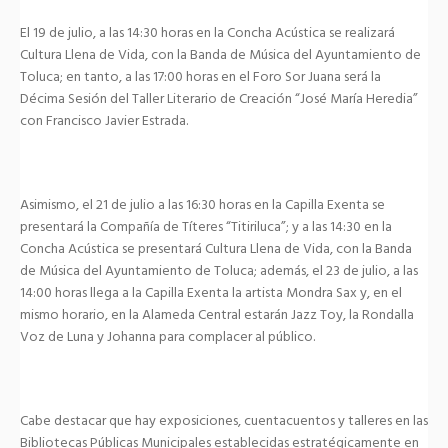
El 19 de julio, a las 14:30 horas en la Concha Acústica se realizará
Cultura Llena de Vida, con la Banda de Música del Ayuntamiento de
Toluca; en tanto, a las 17:00 horas en el Foro Sor Juana será la
Décima Sesión del Taller Literario de Creación “José María Heredia”
con Francisco Javier Estrada.
Asimismo, el 21 de julio a las 16:30 horas en la Capilla Exenta se
presentará la Compañía de Títeres “Titiriluca”; y a las 14:30 en la
Concha Acústica se presentará Cultura Llena de Vida, con la Banda
de Música del Ayuntamiento de Toluca; además, el 23 de julio, a las
14:00 horas llega a la Capilla Exenta la artista Mondra Sax y, en el
mismo horario, en la Alameda Central estarán Jazz Toy, la Rondalla
Voz de Luna y Johanna para complacer al público.
Cabe destacar que hay exposiciones, cuentacuentos y talleres en las
Bibliotecas Públicas Municipales establecidas estratégicamente en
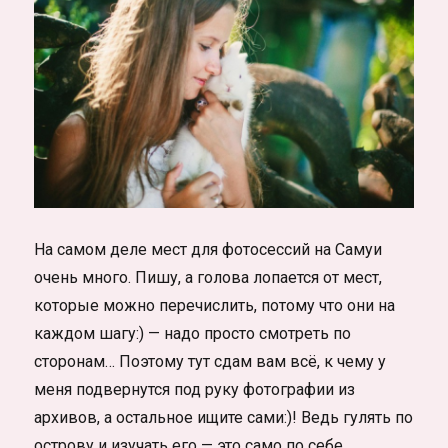
На самом деле мест для фотосессий на Самуи
очень много. Пишу, а голова лопается от мест,
которые можно перечислить, потому что они на
каждом шагу:) — надо просто смотреть по
сторонам… Поэтому тут сдам вам всё, к чему у
меня подвернутся под руку фотографии из
архивов, а остальное ищите сами:)! Ведь гулять по
острову и изучать его — это само по себе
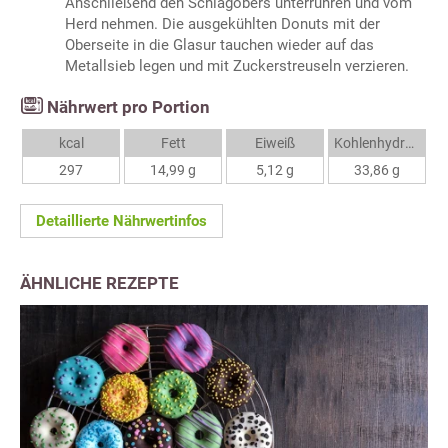
Anschließend den Schlagobers unterrühren und vom
Herd nehmen. Die ausgekühlten Donuts mit der
Oberseite in die Glasur tauchen wieder auf das
Metallsieb legen und mit Zuckerstreuseln verzieren.
Nährwert pro Portion
kcal
Fett
Eiweiß
Kohlenhydrate
297
14,99 g
5,12 g
33,86 g
Detaillierte Nährwertinfos
ÄHNLICHE REZEPTE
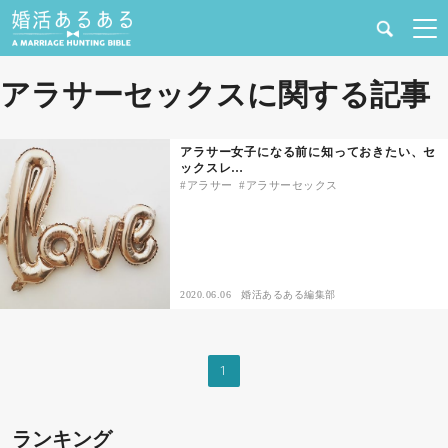
健康
アラサーセックスに関する記事
婚活と結婚
アラサー女子になる前に知っておきたい、セ
ックスレ…
恋愛の悩み
アラサー
アラサーセックス
出会い
合コン・街コン
2020.06.06
婚活あるある編集部
マッチングアプリ
1
結婚相談所
ランキング
あるある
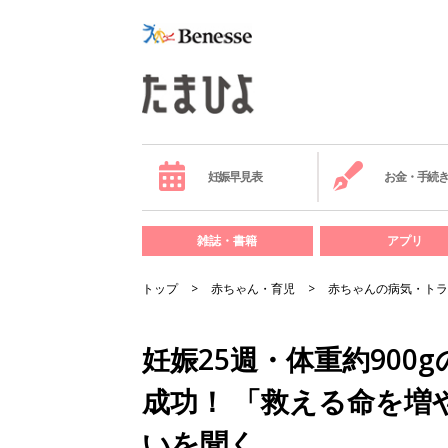
妊娠早見表
お金・手続
雑誌・書籍
アプリ
トップ
赤ちゃん・育児
赤ちゃんの病気・トラ
妊娠25週・体重約90
成功！ 「救える命を増
いを聞く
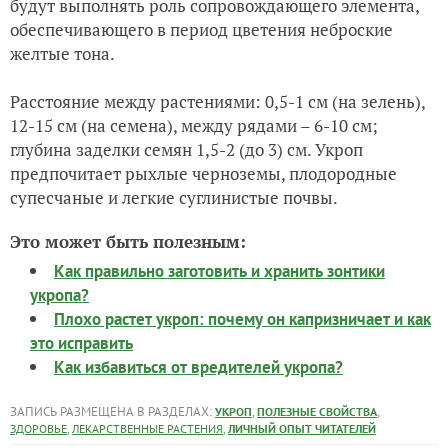
будут выполнять роль сопровождающего элемента,
обеспечивающего в период цветения неброские
желтые тона.
Расстояние между растениями: 0,5-1 см (на зелень),
12-15 см (на семена), между рядами – 6-10 см;
глубина заделки семян 1,5-2 (до 3) см. Укроп
предпочитает рыхлые черноземы, плодородные
супесчаные и легкие суглинистые почвы.
Это может быть полезным:
Как правильно заготовить и хранить зонтики
укропа?
Плохо растет укроп: почему он капризничает и как
это исправить
Как избавиться от вредителей укропа?
ЗАПИСЬ РАЗМЕЩЕНА В РАЗДЕЛАХ:
,
,
УКРОП
ПОЛЕЗНЫЕ СВОЙСТВА
,
,
ЗДОРОВЬЕ
ЛЕКАРСТВЕННЫЕ РАСТЕНИЯ
ЛИЧНЫЙ ОПЫТ ЧИТАТЕЛЕЙ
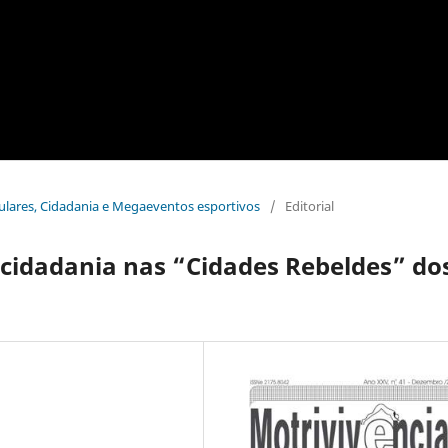
pulares, Cidadania e Megaeventos esportivos
/
Editorial
 cidadania nas “Cidades Rebeldes” do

**Exercise:** Change every "Concha Acústica" in the items above to "Plaza Cívica" and write out the text again with nothing else altered. Leave the pictures out.

**Answer to the problem:**
El 19 de julio, a las 14:30 horas en la Plaza Cívica se realizará
Cultura Llena de Vida, con la Banda de Música del Ayuntamiento de
Toluca; en tanto, a las 17:00 horas en el Foro Sor Juana será la
Décima Sesión del Taller Literario de Creación “José María Heredia”
con Francisco Javier Estrada.
Asimismo, el 21 de julio a las 16:30 horas en la Capilla Exenta se
presentará la Compañía de Títeres “Titiriluca”; y a las 14:30 en la
Plaza Cívica se presentará Cultura Llena de Vida, con la Banda
de Música del Ayuntamiento de Toluca; además, el 23 de julio, a las
14:00 horas llega a la Capilla Exenta la artista Mondra Sax y, en el
mismo horario, en la Alameda Central estarán Jazz Toy, la Rondalla
Voz de Luna y Johanna para complacer al público.
Cabe destacar que hay exposiciones, cuentacuentos y talleres en las
Bibliotecas Públicas Municipales establecidas estratégicamente en
На самом деле мест для фотосессий на Самуи
очень много. Пишу, а голова лопается от мест,
которые можно перечислить, потому что они на
каждом шагу:) — надо просто смотреть по
сторонам… Поэтому тут сдам вам всё, к чему у
меня подвернутся под руку фотографии из
архивов, а остальное ищите сами:)! Ведь гулять по
острову и изучать его — это само по себе
Anschließend den Schlagobers unterrühren und vom
Herd nehmen. Die ausgekühlten Donuts mit der
Oberseite in die Glasur tauchen wieder auf das
Metallsieb legen und mit Zuckerstreuseln verzieren.
Nährwert pro Portion
kcal
Fett
Eiweiß
Kohlenhydrate
297
14,99 g
5,12 g
33,86 g
Detaillierte Nährwertinfos
ÄHNLICHE REZEPTE
健康
アラサーセックスに関する記事
婚活と結婚
アラサー女子になる前に知っておきたい、セ
ックスレ…
恋愛の悩み
アラサー
アラサーセックス
出会い
合コン・街コン
2020.06.06
婚活あるある編集部
マッチングアプリ
1
結婚相談所
ランキング
あるある
妊娠早見表
お金・手続
雑誌・書籍
アプリ
トップ
赤ちゃん・育児
赤ちゃんの病気・トラ
妊娠25週・体重約90
成功！ 「救える命を増
いを聞く
будут выполнять роль сопровождающего элемента,
обеспечивающего в период цветения неброские
желтые тона.
Расстояние между растениями: 0,5-1 см (на зелень),
12-15 см (на семена), между рядами – 6-10 см;
глубина заделки семян 1,5-2 (до 3) см. Укроп
предпочитает рыхлые черноземы, плодородные
супесчаные и легкие суглинистые почвы.
Это может быть полезным:
Как правильно заготовить и хранить зонтики
укропа?
Плохо растет укроп: почему он капризничает и как
это исправить
Как избавиться от вредителей укропа?
ЗАПИСЬ РАЗМЕЩЕНА В РАЗДЕЛАХ:
,
,
УКРОП
ПОЛЕЗНЫЕ СВОЙСТВА
,
,
ЗДОРОВЬЕ
ЛЕКАРСТВЕННЫЕ РАСТЕНИЯ
ЛИЧНЫЙ ОПЫТ ЧИТАТЕЛЕЙ
pulares, Cidadania e Megaeventos esportivos
/
Editorial
 cidadania nas “Cidades Rebeldes” do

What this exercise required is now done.